──────── The data ────────

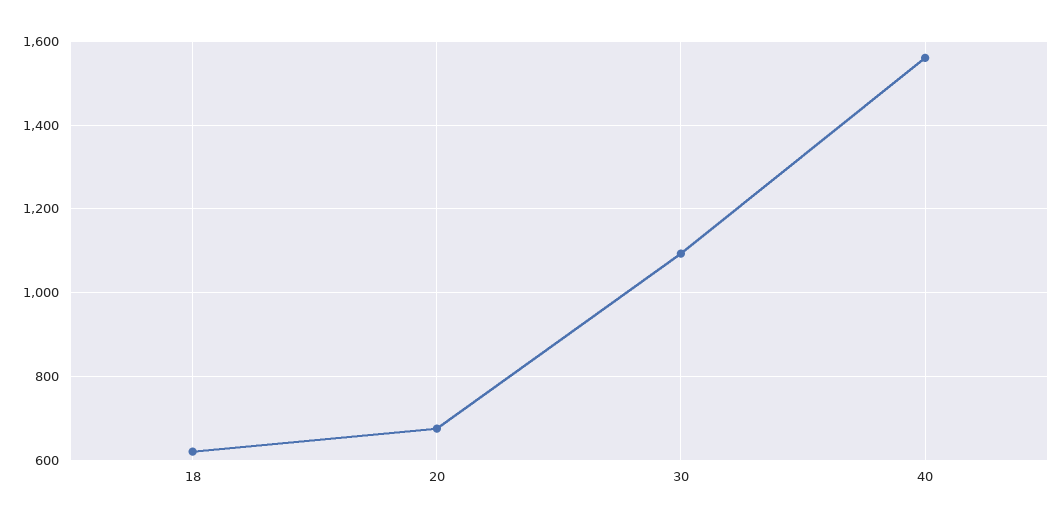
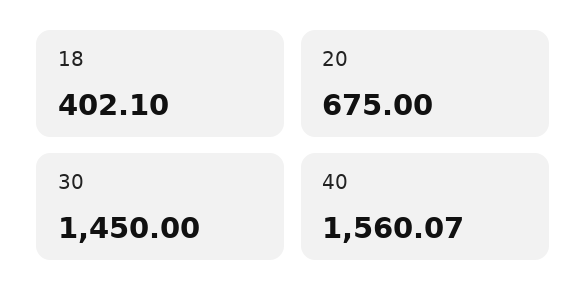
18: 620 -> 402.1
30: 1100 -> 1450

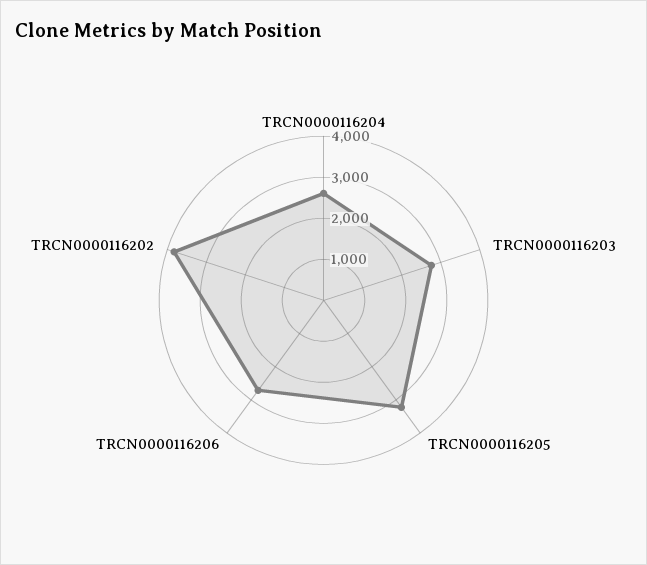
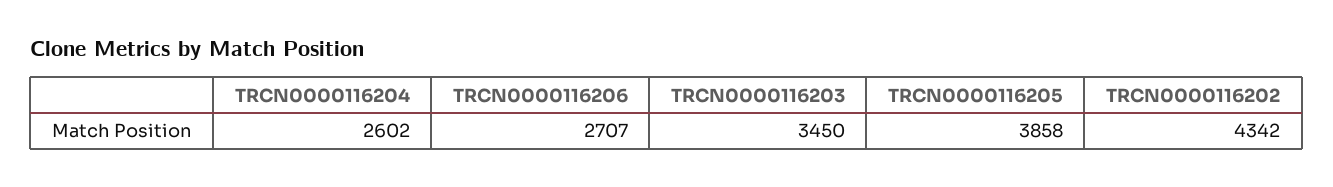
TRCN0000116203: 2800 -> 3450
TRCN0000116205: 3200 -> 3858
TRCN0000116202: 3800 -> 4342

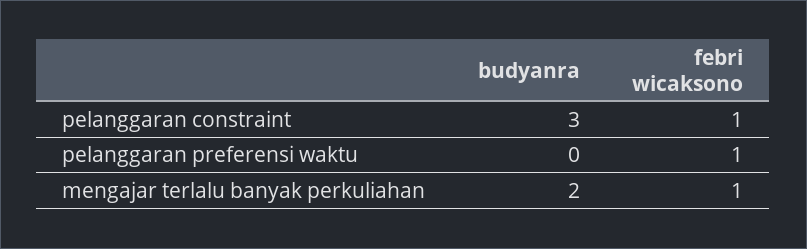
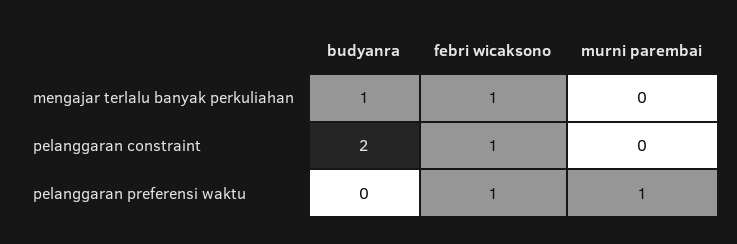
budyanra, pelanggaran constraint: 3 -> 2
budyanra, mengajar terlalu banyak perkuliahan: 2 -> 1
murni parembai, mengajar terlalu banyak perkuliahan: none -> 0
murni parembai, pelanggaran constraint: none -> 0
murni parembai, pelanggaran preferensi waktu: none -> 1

────────
──────── The data ────────

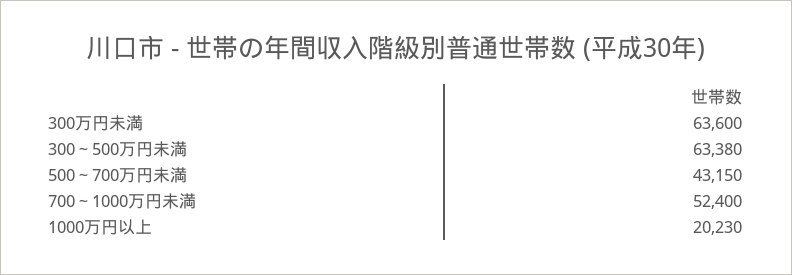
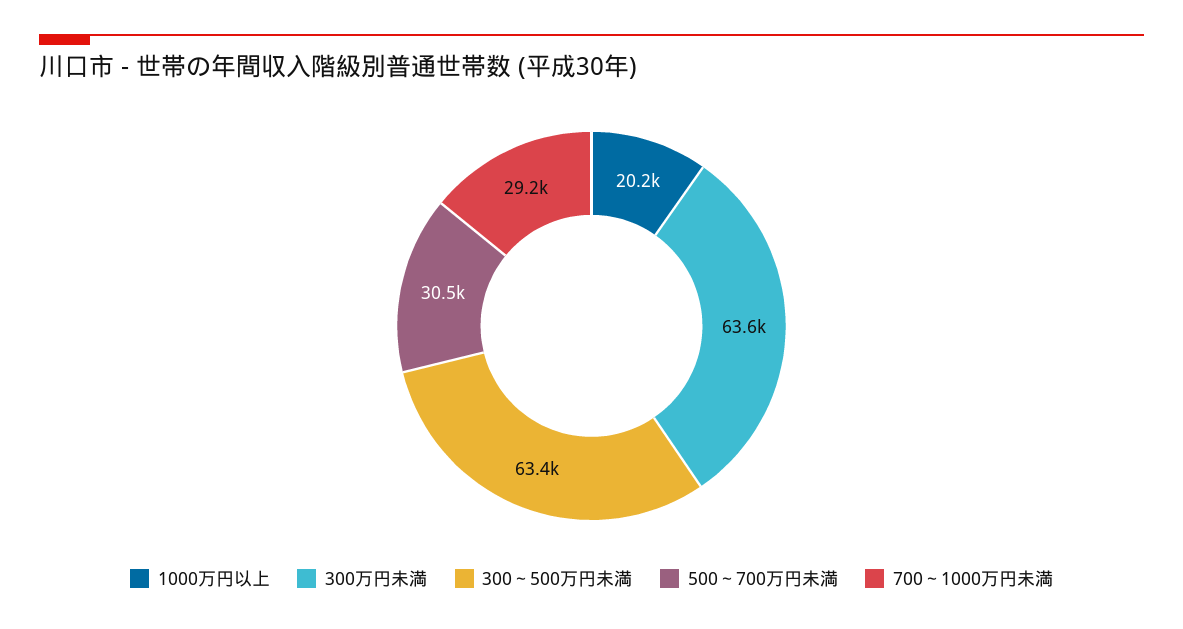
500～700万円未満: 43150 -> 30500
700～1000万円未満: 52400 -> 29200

────────

What you will do => Using the entries above, extract exactly the lines from the one that contains "TRCN0000116203: 2800 -> 3450" through the one that contains "murni parembai, pelanggaran preferensi". Do not carry over any pictures.

Answer space =>
TRCN0000116203: 2800 -> 3450
TRCN0000116205: 3200 -> 3858
TRCN0000116202: 3800 -> 4342

budyanra, pelanggaran constraint: 3 -> 2
budyanra, mengajar terlalu banyak perkuliahan: 2 -> 1
murni parembai, mengajar terlalu banyak perkuliahan: none -> 0
murni parembai, pelanggaran constraint: none -> 0
murni parembai, pelanggaran preferensi waktu: none -> 1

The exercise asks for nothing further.